Movies that depict events of real-life political scandals usually wind up being about as memorable as the entire career of WWF alumni Brutus the Barber Beefcake: unless you’re some sort of freak that obsesses on the subject matter in question, you’re really not going to give a shit about it 26 days down the line. But what about 26 years after a guy like Arne Treholt? While a good 99.9% of Americans can safely say they have no idea who he is, he’s something of a legend in his native Norway, where he was convicted and sent to prison in 1984 for treason.
Treholt’s classic case of Cold War espionage would hardly make a thoroughly secure notch for itself in the box office of any country, something first-time filmmaker Thomas Cappelen Malling obviously sensed. And so, Malling constructed a bizarre piece of alternative history entitled Kommandør Treholt & Ninjatroppen which, not only depicts Treholt in a positive, entirely patriotic light, but also portrays him as a super Norwegian Ninja (as it’s called in America).
Mixing the fears of the Cold War, that antiquated ’80s technology we still recognize and shudder over, a hip disco score and uncredited elements from the very worst Godfrey Ho offerings imaginable, Norwegian Ninja is so strange that it actually escalates above surrealism in a way that would even find Luis Buñuel himself scratching his head saying “No comprende.” Here, Treholt (Mads Ousdal) operates a secret, secluded island wherein he trains a number of men in the fine art of “ninjery.”

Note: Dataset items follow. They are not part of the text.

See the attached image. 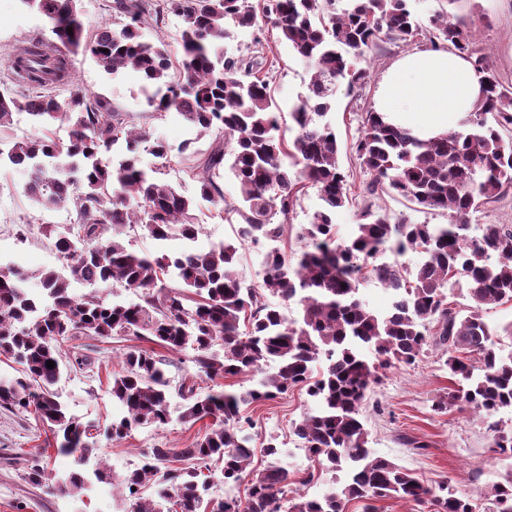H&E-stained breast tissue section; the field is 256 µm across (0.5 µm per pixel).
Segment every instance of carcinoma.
Wrapping results in <instances>:
<instances>
[{
  "label": "carcinoma",
  "instance_id": "cac0c4a2",
  "mask_svg": "<svg viewBox=\"0 0 512 512\" xmlns=\"http://www.w3.org/2000/svg\"><path fill=\"white\" fill-rule=\"evenodd\" d=\"M54 22L52 34L66 49L49 57L43 42L29 44L22 81L31 88L55 84L70 74L67 54L90 53L106 73L134 71L156 118L180 119L196 134L174 149L145 127H127L110 102L72 85L63 98L29 95L19 102L0 93V165L24 173L25 195L40 209L74 208L69 224H45L59 267L28 272L0 263V356L22 366L19 377L0 375V407L34 413L50 424L51 447L78 463L97 454L100 432L125 439L143 424L170 422L172 395L181 399V421L209 420L189 448L154 447L144 463L119 477L118 496L129 497L127 512H376L374 502L390 498L427 503L432 512H476L472 498L446 482L428 484L416 474L377 456L361 419L368 391L380 373L412 365L430 346L443 349L451 387L437 402L447 410L463 407L487 424L491 451L512 457V429L495 417L512 411V354L504 357L497 333L478 309L512 301V226L471 224L472 216L512 192V89L504 86L478 48L472 29L448 15L417 20L410 0H115L129 22L115 29L98 26L84 37L82 0H35ZM181 21L179 69L171 73L170 45L142 33V17ZM269 25L288 42L310 71L307 93L289 116L295 135L281 130L282 109L270 86L263 53L227 54L235 31L256 32ZM72 32H67V28ZM425 38L434 49L457 51L473 60L482 75L484 98L459 130L421 139L366 114L351 144L370 175L364 193L396 194L422 209L448 217L446 224H418L380 206H365L346 241L336 242V210L349 201L351 185L340 164V144L325 120L341 85L347 92L369 78L362 66L366 50L378 42ZM23 110L42 134H14ZM68 128V142L47 135L55 123ZM211 136L197 156L195 140ZM166 159L172 152L192 163L186 175L198 182L195 197L185 196L145 169L140 152ZM230 175L238 200L226 203L221 179ZM317 188L322 207L297 234L290 252L266 253V272L257 284L237 273L239 246L280 240L307 186ZM207 202L220 218L236 216V241L195 247L199 225L194 211ZM142 232L155 241L182 239L180 251L136 252L127 238ZM420 254L412 267L380 262L385 251ZM375 278L391 291L390 312L381 317L360 296V281ZM36 279L42 287L30 292ZM463 280L475 310L460 318L448 307L443 289ZM120 285L135 302L107 301L97 291L77 294L74 285ZM295 303L288 318L281 306ZM88 336H133L173 354L193 352L196 372L176 386L168 376L173 361L154 349L133 347L122 355L110 394L116 406L105 428L71 415L54 389L66 360L65 342ZM55 362L49 369L46 362ZM320 365L312 376L313 365ZM261 373L244 392L220 380ZM209 380L213 385L203 388ZM303 385L313 406L294 424L305 456L326 470L348 471L346 482L319 497L288 492L292 474L281 465L282 450L271 437L262 444L275 463L252 467L254 437L242 406L263 402ZM37 449L24 479L75 496L84 488L80 470L58 484L47 482ZM192 462L188 467L171 463ZM219 465L224 485L249 479L248 496L204 500ZM152 494L142 496L143 488ZM487 512H512V470L504 481L481 492Z\"/></svg>",
  "mask_w": 512,
  "mask_h": 512
}]
</instances>
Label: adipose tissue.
Masks as SVG:
<instances>
[{"label": "adipose tissue", "instance_id": "ef3b65f1", "mask_svg": "<svg viewBox=\"0 0 512 512\" xmlns=\"http://www.w3.org/2000/svg\"><path fill=\"white\" fill-rule=\"evenodd\" d=\"M482 97L481 77L464 55L423 50L390 67L380 83L375 109L429 138L458 126Z\"/></svg>", "mask_w": 512, "mask_h": 512}]
</instances>
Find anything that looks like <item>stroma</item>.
<instances>
[{"instance_id": "35a3bbf8", "label": "stroma", "mask_w": 512, "mask_h": 512, "mask_svg": "<svg viewBox=\"0 0 512 512\" xmlns=\"http://www.w3.org/2000/svg\"><path fill=\"white\" fill-rule=\"evenodd\" d=\"M421 21L437 12L458 17L477 34V44L493 65L501 81L512 86V0H412ZM55 43L56 38L44 18L34 12L19 11L15 0H0V93L24 99L28 87L19 83L11 70L14 49L29 41ZM276 66L271 74L274 96L283 110H290L304 95L309 83L305 65L282 41L277 30L268 28L261 35ZM428 41L410 43L384 40L367 52L370 77L367 84L349 94L338 91L328 114L340 143V163L350 175L353 199L337 210L334 222L339 240H347L359 222L365 204L361 189L368 174L360 168L351 151L366 112L372 111L379 84L386 71L406 54L429 49ZM74 79L88 93L108 100L122 112L129 124L153 129L156 136L171 146L190 139L191 133L178 120H157L142 94V81L134 72L119 77L107 75L90 54L72 58ZM24 178L9 167H0V260L17 262L28 270L56 265V255L42 232V223L68 221L66 210L39 211L26 197ZM136 340L115 336L102 343V358L90 369L65 368L56 386L62 400L81 420L108 425L112 420V377L121 368V357ZM441 350L429 349L418 362L384 372L379 384L369 392L362 409L369 431V446L376 455L411 470L426 482H448L461 492L478 495L501 481L512 462L490 452L489 436L481 418L469 411L452 408L443 412L434 408L439 395L450 381L442 367ZM311 406L305 390L296 388L265 402L245 406L243 414L254 424L259 439L276 437L283 443L296 479L312 478L314 487L328 490L332 475L312 471L302 450L295 446L291 432ZM205 423L192 425L171 421L163 428L146 424L123 440L100 439L99 454L116 474L140 466L141 452L155 446L189 447L204 432ZM51 433L36 415L10 412L0 408V512H121V501L103 498L98 487H91L82 501L52 494L23 479L24 453L45 447Z\"/></svg>"}]
</instances>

They use wingsuits, employ feng shei to ward of invaders by throwing them off-balance, talk to animals and have a killer lineup of vehicles like underwater torpedo-ski contraptions and a high-speed flying boat car thing. Who pays for all this shit? Well, it’s all at the behest of King Olav V (Trond-Viggo Torgersen), a seemingly-senile old fool who is really more lucid than one would believe. And the King’s secret army is in place for good reason, too — as the country is being secretly besieged by a number of traitors!
Making sure to pay proper respect to the campy cult films that inspired it, Malling deliberately keeps his special effects cheesy (I’m sure that even if the movie had been endowed with a much larger budget, things would have stayed the same). The acting is often intentionally stilted, as is some of the dialogue, while other aspects of the movie, though just as ridiculous, are incredibly reminiscent of actual events, such as a scene where a manned plane — part of the dastardly internal subterfuge — flies towards a building sporting twin towers as part of distraction so that the “ignorant masses” will endorse the country going to war.
Dark Sky Films brings us this absurdist comedy in an anamorphic widescreen presentation that preserves the film’s 2.35:1 aspect ratio and a choice of either 5.1 or 2.0 Norwegian audio (yes, English subtitles are included — I would have really been confused were there not). Special features include several deleted scenes, a number of behind-the-scenes stuff, a handful of trailers/TV spots and a music video featuring the movie’s epically-awesome end theme (you’ll want to buy the soundtrack).
As much as I detest using such a word, Norwegian Ninja is definitely “hip” (much in the same way ninjas are to most people). The big drawback here, however, is the film gets too lost in its own surrealism at times; I enjoyed it, but it literally gave me a headache because of all the inspired illogicality. Thus, my recommendation for this film comes with a stipulation, should you choose to view this film (and you should): the consumption of drugs and/or alcohol are highly suggested.